WHAT TO PRODUCE:
Recast the rows below as a Markdown table with the columns n and Line, starting with the line containing "Is the value" and going on through the end of the rows. Number each line and leave out blank lines.

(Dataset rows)
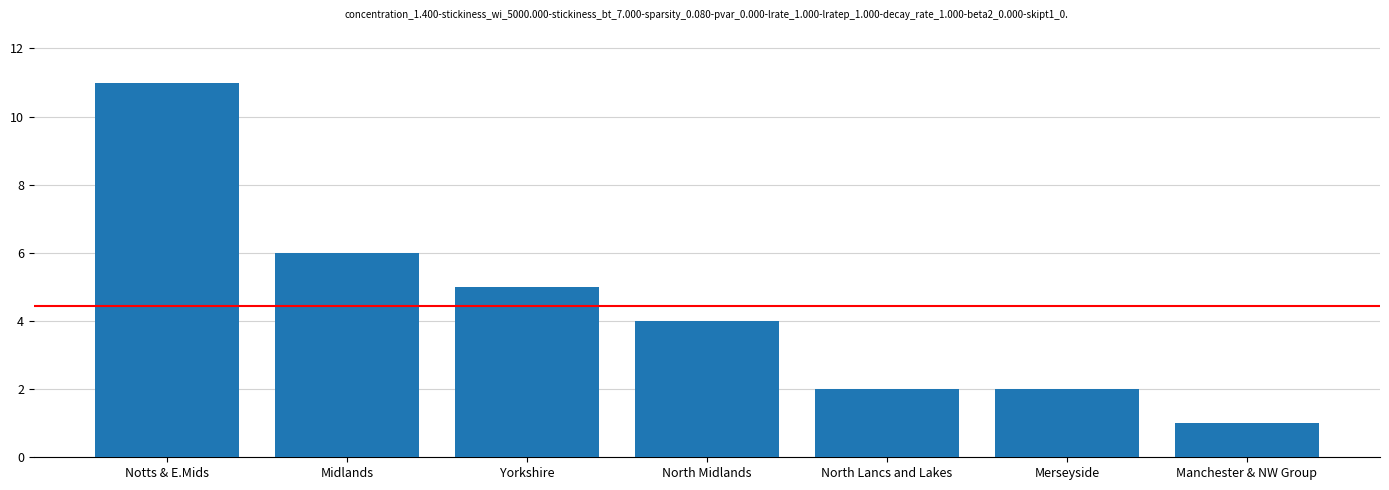

Does the chart contain any negative values?

No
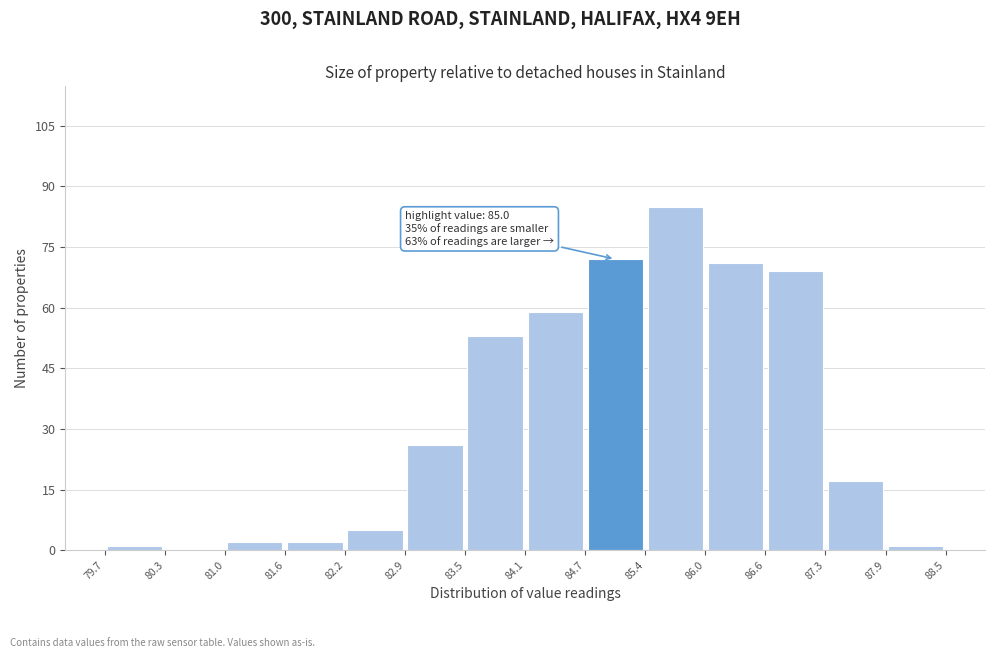

Over which range of the x-axis is the bar tallest?

85.4 to 86.0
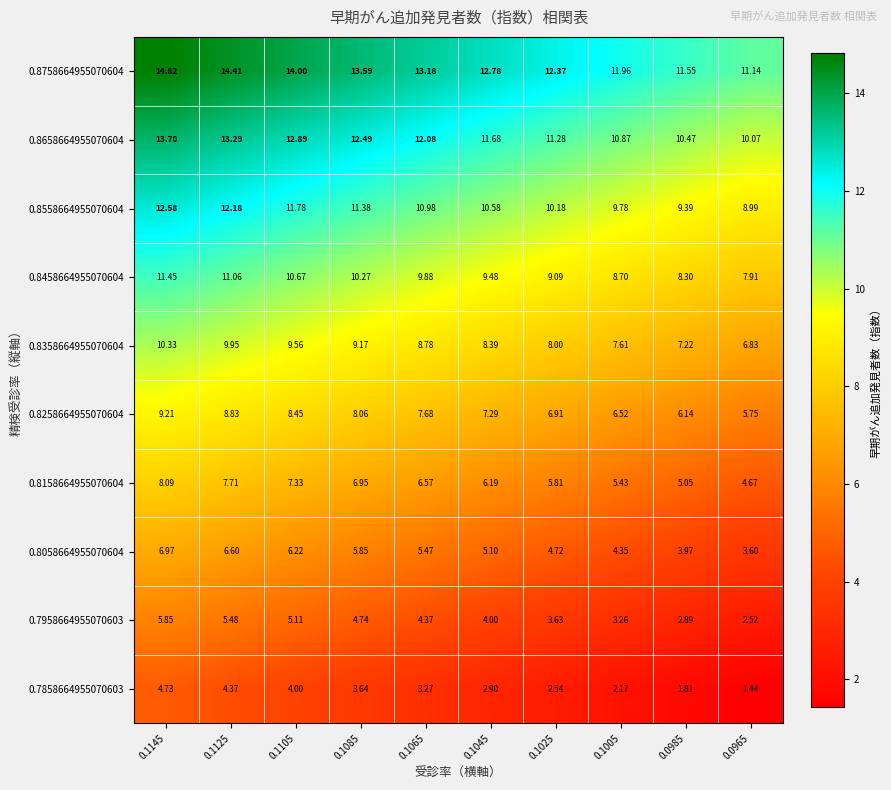

Is the value of 0.8058664955070604 at 0.1045 greater than the value of 0.8458664955070604 at 0.1045?

No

TASK RESPONSE:
| n | Line |
|---|---|
| 1 | Is the value of 0.8058664955070604 at 0.1045 greater than the value of 0.8458664955070604 at 0.1045? |
| 2 | No |